FIANNA Fail has promised to set up a US style public ethics commission to provide a legal basis for monitoring the integrity of politicians and public officials and to take action on complaints against them.
The party's chief whip, Mr Dermot Ahern, told a Dublin press conference yesterday that the commission would be "independently appointed and beaded by a high level public official, with the status of a High Court judge or the Ombudsman".
The commission would examine "any allegations of impropriety or ethical breaches or any reports of such allegations". Members of the public could go to the commission with any complaints they might have about office holders.
The commission would be modelled on similar bodies in a number of US states, notably Texas. In the US, the duties of such commissions include "the administration of laws governing personal financial disclosure and the conduct of state officers and employees, the registration of lobbyists and their activities, political contributions and expenditures and political advertising".
Mr Ahern said: "The public must be made aware of potential conflicts of interest which could in theory influence decisions to be made. There must be a mechanism in place to police the standards and enforce accountability. The standards must be tough and the mechanisms must have teeth.
"The public have the right to honest disclosure of any substantial private political contributions as defined in law. They also have the right to a transparency which ensures that politicians are not being compromised in any way in regulating business or legislating for the public interest.
"The public has a right to expect genuine integrity and decency from their representatives and we must all endeavour to fulfil that expectation."
He said the proposed commission would go further than the current Electoral Bill which allows only for the investigation of Ministers and other office holders: TDs can be investigated only by the Oireachtas Committee on Procedure and Privileges.
He said Fianna Fail wants the commission to have the power to impose penalties such as exclusion from office, fines and even imprisonment, but admitted that this could cause a constitutional problem because of an individual's right to have recourse to the courts.
He said the Bill to set up such a commission could be referred to the Supreme Court for a ruling on its constitutionality.
Mr Ahern said the parties in the present Government "made a great show of openness, transparency and accountability before they took office. Their record in this regard has been abysmal. The Taoiseach's much vaunted pane of glass has become a brick wall."
He stressed his party's belief that "the vast majority of politicians are decent people. The occasional exception places a doubt in the minds of the public.

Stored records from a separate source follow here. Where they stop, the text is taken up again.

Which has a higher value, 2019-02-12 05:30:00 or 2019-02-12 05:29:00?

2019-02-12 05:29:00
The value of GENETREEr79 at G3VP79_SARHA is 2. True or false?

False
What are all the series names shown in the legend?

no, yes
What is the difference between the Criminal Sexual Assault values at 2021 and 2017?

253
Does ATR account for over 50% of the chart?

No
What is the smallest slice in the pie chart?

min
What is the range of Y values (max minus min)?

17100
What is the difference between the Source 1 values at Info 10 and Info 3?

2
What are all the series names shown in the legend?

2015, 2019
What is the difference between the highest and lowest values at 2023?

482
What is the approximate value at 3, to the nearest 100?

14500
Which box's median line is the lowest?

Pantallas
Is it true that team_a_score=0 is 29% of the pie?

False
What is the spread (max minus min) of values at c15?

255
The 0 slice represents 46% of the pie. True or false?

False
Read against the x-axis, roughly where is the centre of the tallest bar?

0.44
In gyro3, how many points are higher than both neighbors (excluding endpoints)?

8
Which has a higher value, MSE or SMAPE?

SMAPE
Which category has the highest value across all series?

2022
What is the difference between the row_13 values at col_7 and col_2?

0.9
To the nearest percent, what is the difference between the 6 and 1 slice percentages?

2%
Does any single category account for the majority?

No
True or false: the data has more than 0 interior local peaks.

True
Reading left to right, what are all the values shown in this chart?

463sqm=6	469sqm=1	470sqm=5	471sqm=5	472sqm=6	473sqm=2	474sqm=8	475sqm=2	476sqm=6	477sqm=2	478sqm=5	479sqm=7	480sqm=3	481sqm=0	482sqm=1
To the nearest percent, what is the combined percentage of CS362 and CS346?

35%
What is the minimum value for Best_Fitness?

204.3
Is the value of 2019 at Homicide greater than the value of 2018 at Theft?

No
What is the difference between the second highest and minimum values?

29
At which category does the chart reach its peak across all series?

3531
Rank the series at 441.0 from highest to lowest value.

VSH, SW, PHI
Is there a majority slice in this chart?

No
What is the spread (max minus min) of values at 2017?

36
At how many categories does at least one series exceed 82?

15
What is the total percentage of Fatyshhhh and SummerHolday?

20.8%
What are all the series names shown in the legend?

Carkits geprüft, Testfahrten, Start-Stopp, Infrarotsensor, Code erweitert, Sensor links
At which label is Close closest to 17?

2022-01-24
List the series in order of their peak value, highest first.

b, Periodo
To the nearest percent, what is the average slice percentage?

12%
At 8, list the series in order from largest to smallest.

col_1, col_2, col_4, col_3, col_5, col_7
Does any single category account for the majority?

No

It is incumbent on all of us to ensure that confidence is restored in politicians and the political system".
Mr Ahern repeated Mr Bertie Ahern's pledge on the formulation of a code of practice on ethical standards to which all Fianna Fail parliamentary party members, now and in the future, would have to subscribe.
He warned that is was "the obligation of every politician to renew public faith in our political system". If parties did not put their proposals before the electorate and then implement them if returned to government, "the public will only see them as empty promises".